Sandwiched between Lighting Strike and Freewheel Burning, was the first of a slew of truly iconic rock songs. One that listeners from all aspects of music recognize perhaps without even realizing it as a Judas Priest jam. This was the moment my doubts fully dissolved, as Halford pulled out a thunderous version of You’ve Got Another Thing Coming. The man still has it.
Then came a blistering and scathing rendition of Turbo Lover, a personal favorite, that was followed up by a powerful barrage that included Hell Patrol, A Touch Of Evil and The Sentinel, compete with the lightning slick guitar work of Richie Faulkner, who shredded his fingers to the bone. Tight on every note, Judas Priest are a sight and sound to behold. Faulkner was almost to be the sole guitarist on this tour, however, as Andy Sneap was almost left off the tour, but this did not sit well with Priest fans the world offer and the backlash forced them to reconsider, bringing Sneap back into the picture – which was the correct decision.
Some of the more popular tracks, like Turbo Lover and You’ve Got Another Thing Coming, are fairly obvious bets as they represent some of the better known moments in their career, but what I wasn’t expecting, was to hear tracks such as Rocka Rolla – and the way my body began to slam about in seat, involuntarily expressing my absolute pleasure to what was happening on stage, proved that point.
Yet the beat was still yet to come. Any doubt I wrongfully had about a man of Halford’s age being able to lay down vocals was quenched the moment Painkiller began. Holy balls the man still has it, every bit of it, and is as potent today as he ever had been. I shocked my head in disbelief – hoe could this be? This couldn’t be real; only it was.
The show was only it wasn’t really, was it? At this point in time, we all know there was to be an encore. It’s just part of the package now. So began Electric Eye, and then Halford rode out on his motorcycle, as is tradition, revving the engine on the Harley Davidson before laying down a perfect rendition of Hell Bent For Leather.

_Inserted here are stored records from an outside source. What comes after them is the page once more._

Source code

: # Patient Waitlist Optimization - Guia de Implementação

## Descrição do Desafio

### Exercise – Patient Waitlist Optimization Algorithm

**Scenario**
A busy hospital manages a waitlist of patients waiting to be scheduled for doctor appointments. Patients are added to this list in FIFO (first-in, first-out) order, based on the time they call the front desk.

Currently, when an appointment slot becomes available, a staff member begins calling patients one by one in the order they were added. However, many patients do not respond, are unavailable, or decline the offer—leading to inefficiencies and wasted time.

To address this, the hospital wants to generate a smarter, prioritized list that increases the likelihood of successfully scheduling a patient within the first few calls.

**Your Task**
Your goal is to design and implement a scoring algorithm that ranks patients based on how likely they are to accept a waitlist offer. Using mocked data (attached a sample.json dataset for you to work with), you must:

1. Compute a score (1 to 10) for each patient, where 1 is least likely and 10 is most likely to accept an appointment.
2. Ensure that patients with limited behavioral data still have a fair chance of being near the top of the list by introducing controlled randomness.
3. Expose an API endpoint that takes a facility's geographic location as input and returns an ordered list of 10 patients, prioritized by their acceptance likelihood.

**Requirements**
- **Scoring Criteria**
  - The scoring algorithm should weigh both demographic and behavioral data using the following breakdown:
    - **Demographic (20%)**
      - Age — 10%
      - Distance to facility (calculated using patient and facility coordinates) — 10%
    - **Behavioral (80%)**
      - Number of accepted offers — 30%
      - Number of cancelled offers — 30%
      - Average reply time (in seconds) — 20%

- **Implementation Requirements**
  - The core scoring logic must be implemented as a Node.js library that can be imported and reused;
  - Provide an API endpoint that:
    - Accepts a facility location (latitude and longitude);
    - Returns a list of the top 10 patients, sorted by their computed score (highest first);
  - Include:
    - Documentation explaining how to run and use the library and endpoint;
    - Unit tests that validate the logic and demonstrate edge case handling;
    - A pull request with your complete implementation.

A Priest gig would be incomplete without them playing Breaking The Law. It is their swan song and quite possible the piece they are most known for – and if not, then the final song of the night truly must be. With a giant bull now standing proudly on stage, with glowing red eyes and a menacing posture, Judas Priest finished off a ridiculously awe inspiring night with a killer romp of Living After Midnight. My jaw again left agape to scrap the sticky floor of Place Bell.
Fittingly albeit strangely, Queen’s We Are The Champions played over the PA as the satisfied Priest legions made their exit from the arena. Judas Priest weren’t good on this night – they had been fucking amazing and if I believed in such a thing, I would pray to have another chance to witness them live in my lifetime. Shame on me for having waited this long to have done so.